We see that as a major improvement for all local stakeholders and for the ability for us to permit the project. It does add a little to the timeline, but we see this as an important step. I think this highlights the fact that the importance we place on getting the environmental permit application right. The current timeline that we're assuming is that it will take a two-year period for the permit to be reviewed. That's based on the recent success of the Viscaria mine, copper mine to the north of us, next to Kiruna. We are planning on a two-year timeline. We're going to complete the application subject to funding as quickly as we can. Importantly, we want it to be extremely robust so that we address all key concerns and potential impacts.

The next question, given political uncertainty between America and China, do you see the business case for graphite being stronger? I believe I've addressed this question already. China has a device-like grip on the graphite market. The U.S. obviously requires significant graphite primarily for defense, but also for any electric vehicle or lithium-ion battery application.
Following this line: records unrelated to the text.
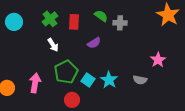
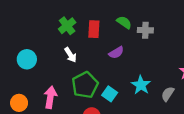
cyan circle: (14, 22) -> (27, 59), moved
cyan star: (109, 80) -> (141, 85), moved
gray semicircle: (140, 80) -> (168, 94), turned 112

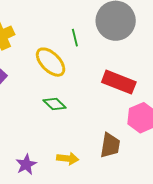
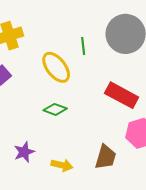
green diamond: (55, 104) -> (55, 109), turned -30
purple star: (26, 164) -> (24, 152), moved

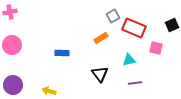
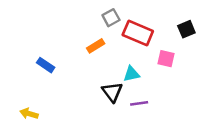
blue rectangle: (62, 53) -> (46, 65), turned 32
black triangle: (100, 74) -> (112, 92), moved

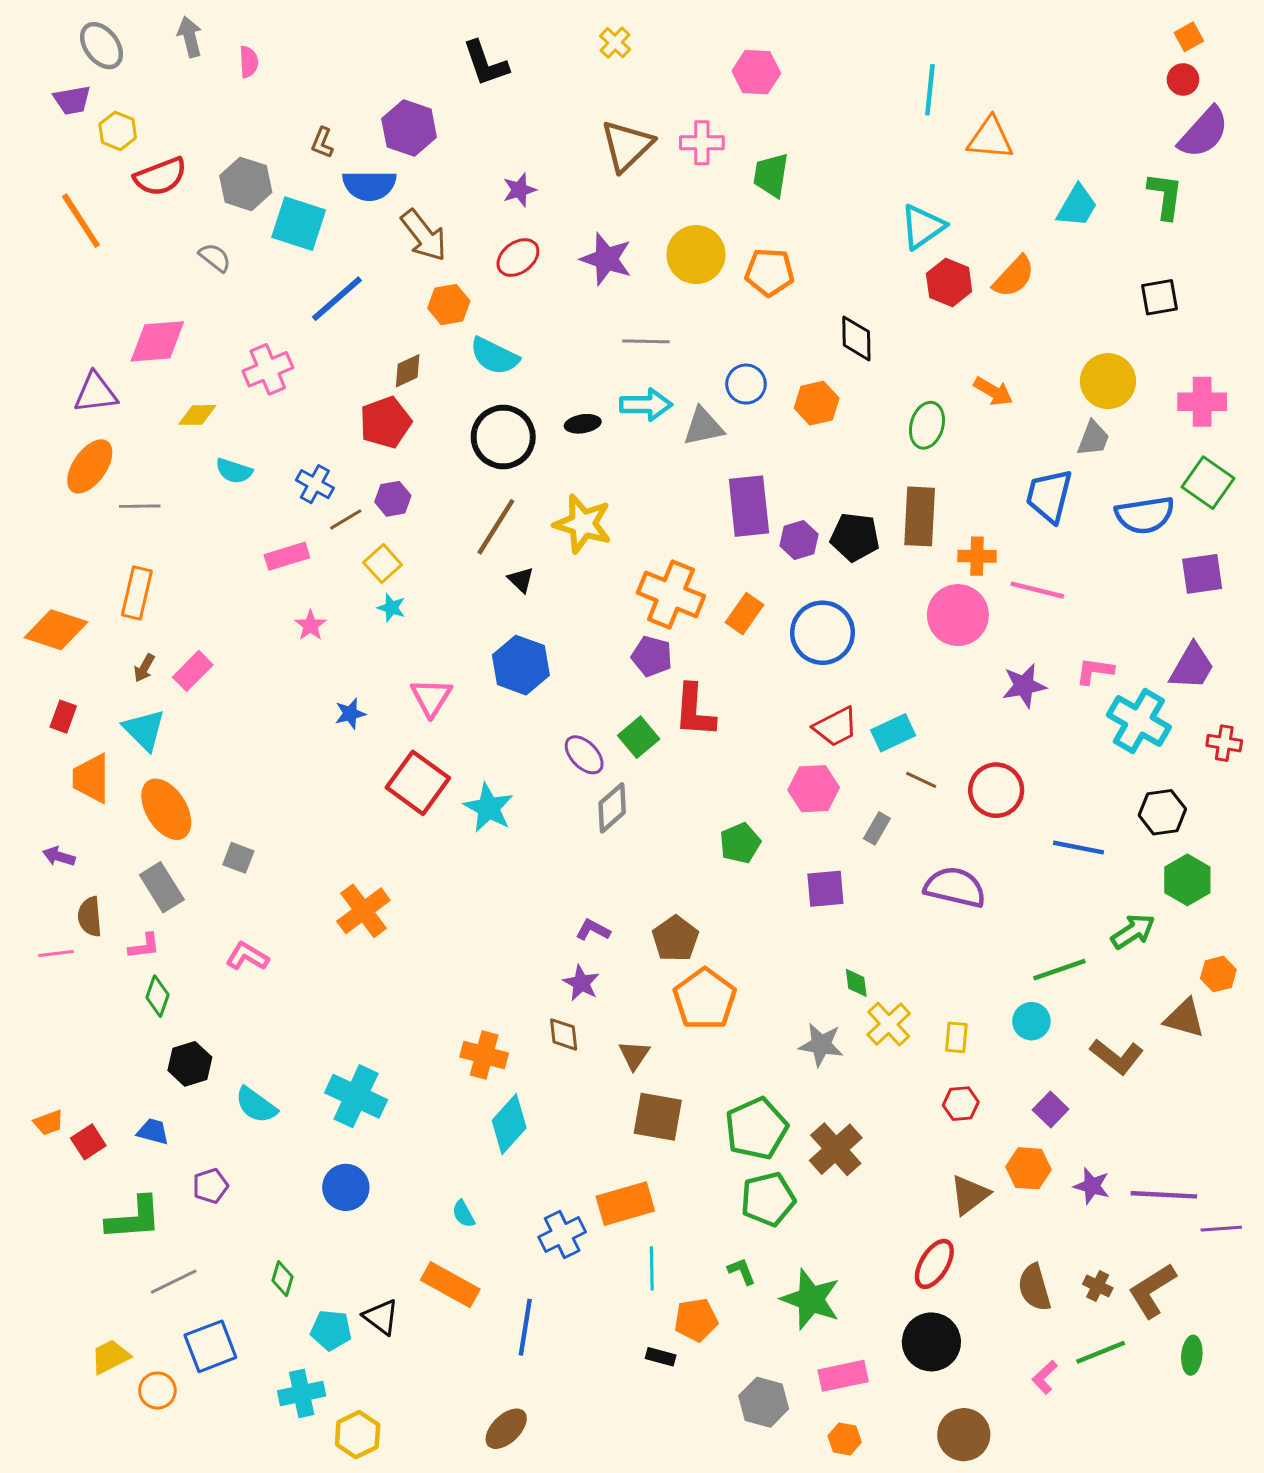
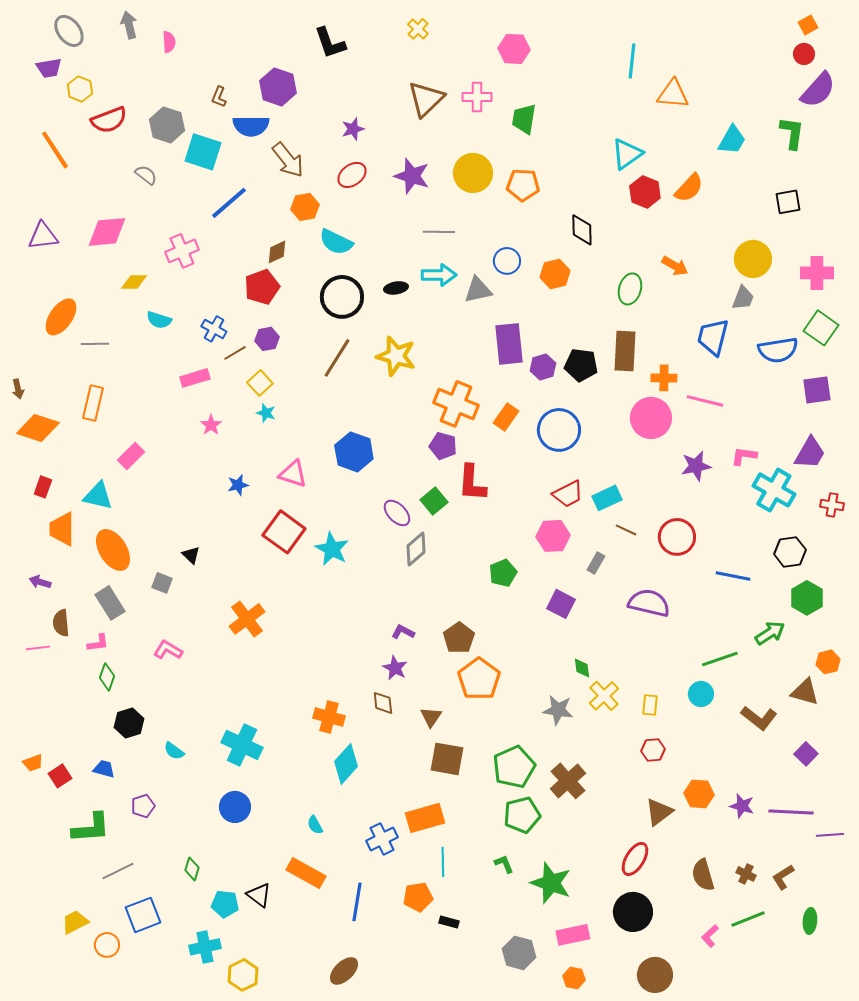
purple triangle: (96, 393) -> (43, 236), moved
black triangle: (521, 580) -> (191, 555), moved
brown arrow: (144, 668) -> (18, 389), moved, turned -42
pink triangle: (431, 697) -> (293, 474), turned -44
cyan triangle: (144, 730) -> (98, 496), turned -32
purple square: (825, 889) -> (561, 604), turned 32
cyan semicircle: (256, 1105) -> (174, 751), size x0.7
purple square: (1051, 1109) -> (806, 754), moved
brown L-shape: (1152, 1290) -> (783, 877), size x0.7
orange pentagon: (696, 1320) -> (418, 897), moved

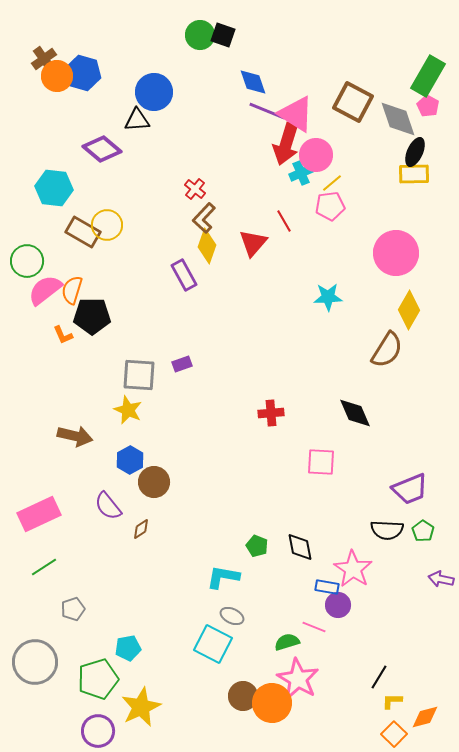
The case for graphite is ever stronger. The case for all critical raw materials has really been brought into the limelight through the current trade war that is ongoing between America and China. I certainly see this as something that will strengthen the case for graphite. I think I have one final question. That is, why SEK 2.9 million for Sweden and GBP 0.7 million for the U.K.? I think this is the proportion of the capital raise.
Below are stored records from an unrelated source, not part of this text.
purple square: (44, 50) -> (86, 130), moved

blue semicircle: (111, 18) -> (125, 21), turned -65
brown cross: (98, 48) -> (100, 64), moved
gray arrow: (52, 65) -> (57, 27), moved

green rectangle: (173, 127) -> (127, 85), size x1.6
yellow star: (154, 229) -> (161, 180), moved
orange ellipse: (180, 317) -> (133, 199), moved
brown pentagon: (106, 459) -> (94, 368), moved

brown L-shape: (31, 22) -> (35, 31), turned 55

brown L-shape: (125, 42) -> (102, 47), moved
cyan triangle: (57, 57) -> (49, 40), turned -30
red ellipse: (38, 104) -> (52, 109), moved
The question then goes on, does this just reflect the relative market caps on AIM and Spotlight? That is absolutely correct. The capital raise comprises three components. First of all, there was the placing. In the placing, we secured support from board and management of about GBP 250,000 and about GBP 750,000 from new financial institutions. The balance of the capital raise is essentially split: 80% Sweden or Spotlight market through the rights issue and 20% through the U.K. retail offer. That reflects the current 20% shareholding on the AIM market versus 80% through the Swedish depository receipts on the Spotlight market. That is the reason for that split. However, if one of the financings is undersubscribed and the other is oversubscribed, we have flexibility to issue more shares through one or other of the mechanisms.
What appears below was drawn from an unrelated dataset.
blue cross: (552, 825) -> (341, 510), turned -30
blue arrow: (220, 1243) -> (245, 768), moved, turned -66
I think that is the final question. With that, I'll hand back to Paul.

Moderator

That's fantastic. Ed, look, thanks very much indeed for covering off all those questions. Of course, any further questions that do come through, Ed and the team will have the ability to review those and move public responses where appropriate to do so on the Investor Meet Company platform. Before redirecting investors to provide you with their feedback, and those particularly important to you, Ed, may I just ask you just for a few closing comments, please?

Ed Bowie
CEO, Beowulf Mining plc

Yes, certainly. First of all, thank you, everybody, for attending, and thank you for a really excellent set of questions. I hope that I've addressed them adequately. Beowulf is at a critical juncture now. We've completed the pre-fees for GAMP. We're well advanced for Kallak.

With support through this fundraise, we'll be able to accelerate the completion of the Kallak pre-feasibility study and environmental permit application. Both will really de-risk that project and demonstrate its true underlying value. The next 6-12 months will be very critical for the company. I'm very hopeful it will be very positive, both from technical and permitting development, but also in terms of share price appreciation. Obviously, that's something that we're very focused on. We hope that the geopolitical backdrop will be supportive and we can enjoy a positive year. Thank you for attending, and I do hope that you'll support the ongoing capital raise. Many thanks.

Moderator

Ed, thank you very much indeed for updating investors today. Now, please ask investors not to close this session.

You'll be automatically redirected to provide your feedback in order that management can better understand your views and expectations. This will only take a few moments to complete, and it's greatly valued by the company. On behalf of the management team at Beowulf Mining, we'd like to thank you for attending today's presentation. That concludes today's session. Good morning.